Fig. 5: Multiple loss of type II Cdh genes results in the cranial neural tube defect.

a Multiple elimination of type II Cdh genes causes exencephaly at E12.5. Notably, exencephaly occurs just within the cranial region where mutated type II Cdh expression merges (Fig. 2x). Scale bar: 2 mm. b Occurrence of exencephaly under the B6C3 hybrid background is summarized in the table.
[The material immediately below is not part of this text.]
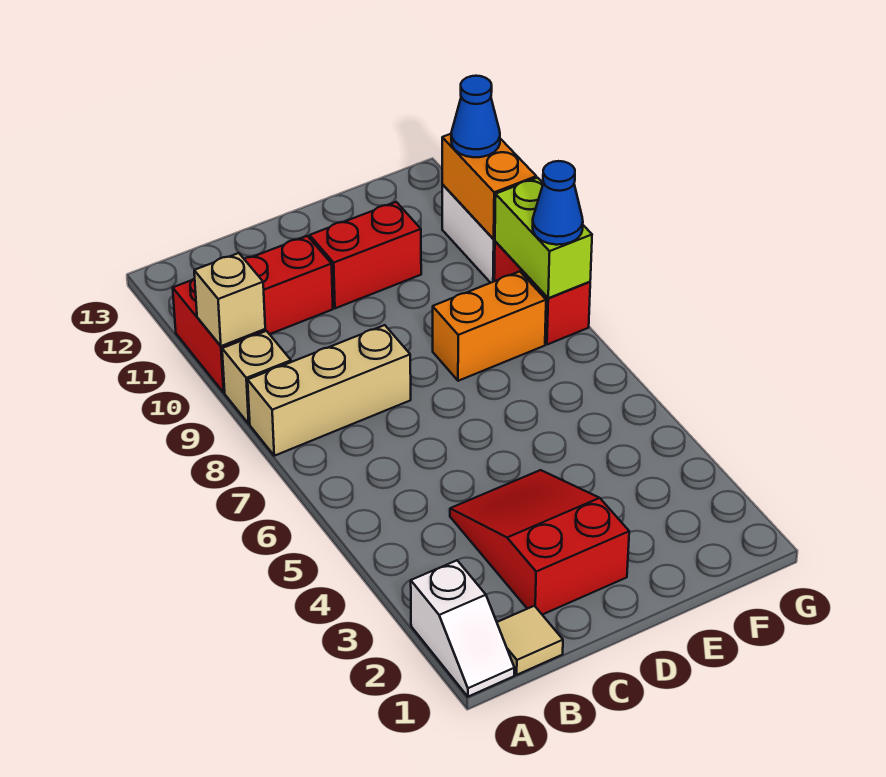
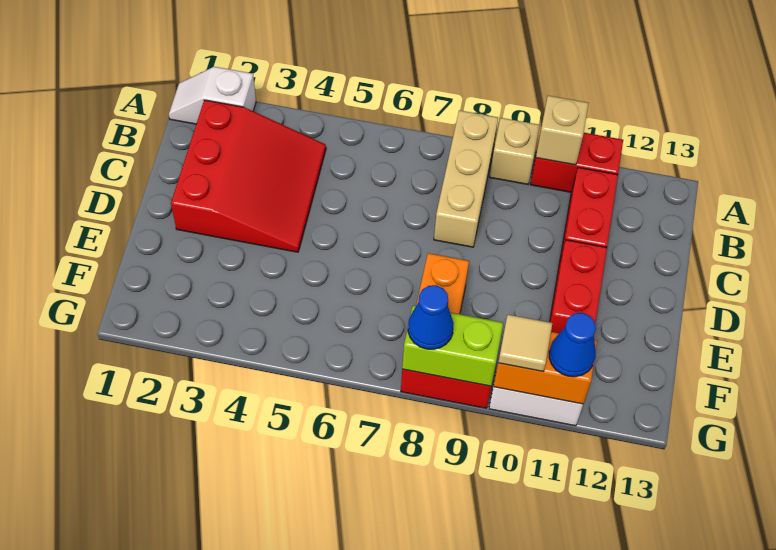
tan 1x1 tile [497,606,563,675] -> tan 1x1 tile moved to [498,315,552,371]
red 2x3 slope [450,470,629,615] -> red 3x3 slope [171,100,326,252]

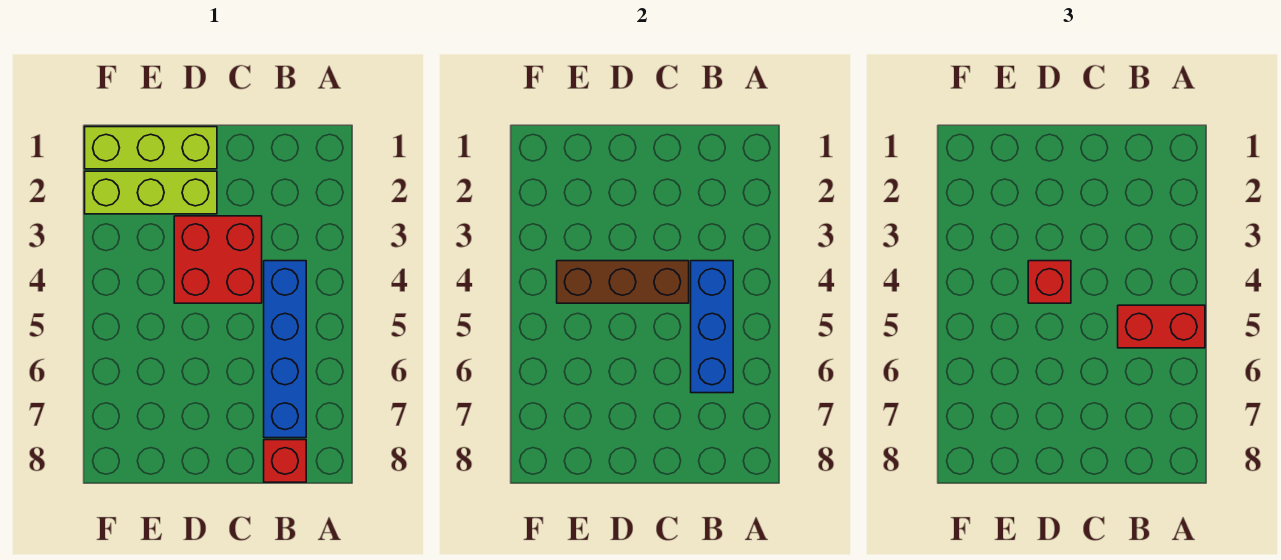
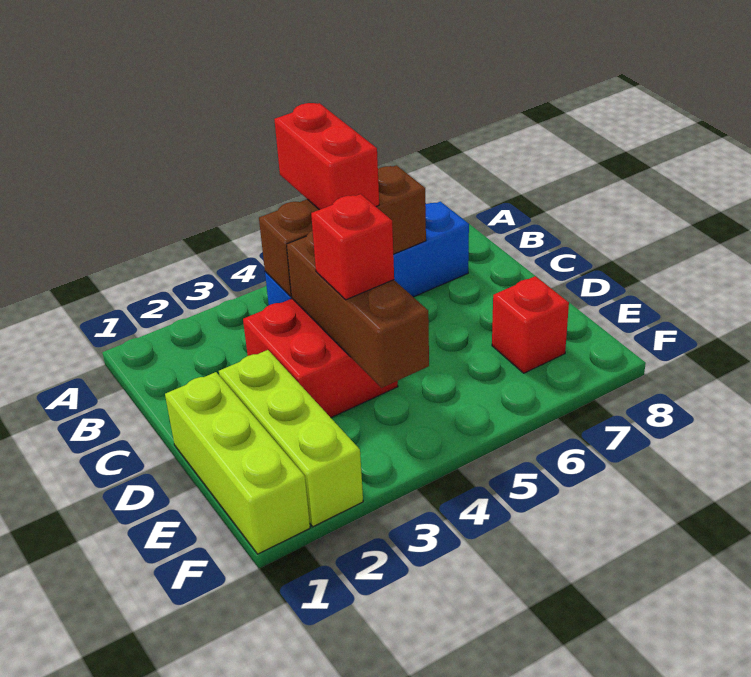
blue 1x3 brick [691,261,733,393] -> brown 1x3 brick [259,165,426,297]
red 1x1 brick [264,440,306,482] -> red 1x1 brick moved to [492,276,569,373]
Note that the more we delete type II Cdh genes (=number of red—in the table), the higher is the penetrance of exencephaly. c A section level for d–i in an E9.5 embryo is depicted. d–i Phalloidin and DAPI are used to visualize F-actin and cell nuclei, respectively, at the semi-coronal section of E9.5 embryos. f, i Enlarged views of the ventricular surface demarcated by the white frame f, i in the upper e, h are arranged. In contrast to the tight accumulation of F-actin in the WT ventricular surface f, phalloidin staining becomes weaker and discontinuous (white arrowhead) in Cdh8/11 DKO mice i. Scale bar: 100 μm. j, n Section level for k–l and o–q in an E9.0 or E9.5 embryo is depicted. k–m, o–q Neuroepithelial cells at E9.0 or E9.5 are immunostained with a dividing cell marker phosphorylated histone H3 (p-H3: green), Pax7 (magenta) and DAPI (blue) in the WT or Cdh8/11 DKO Mb. Scale bar: 100 μm. r Graph shows the average number of p-H3-positive cells in WT and Cdh8/11 DKO Mb. Blue bars, number of cells in the ventral domain; orange bars, number of cells in the dorsal domain defined by Pax7-stained area in panels m, q. All data points are shown along with the mean ± s.d. **P < 0.01; NS, non-significant. Note that excess proliferation of neuroepithelial cells is much confined within the dorsal domain at E9.5.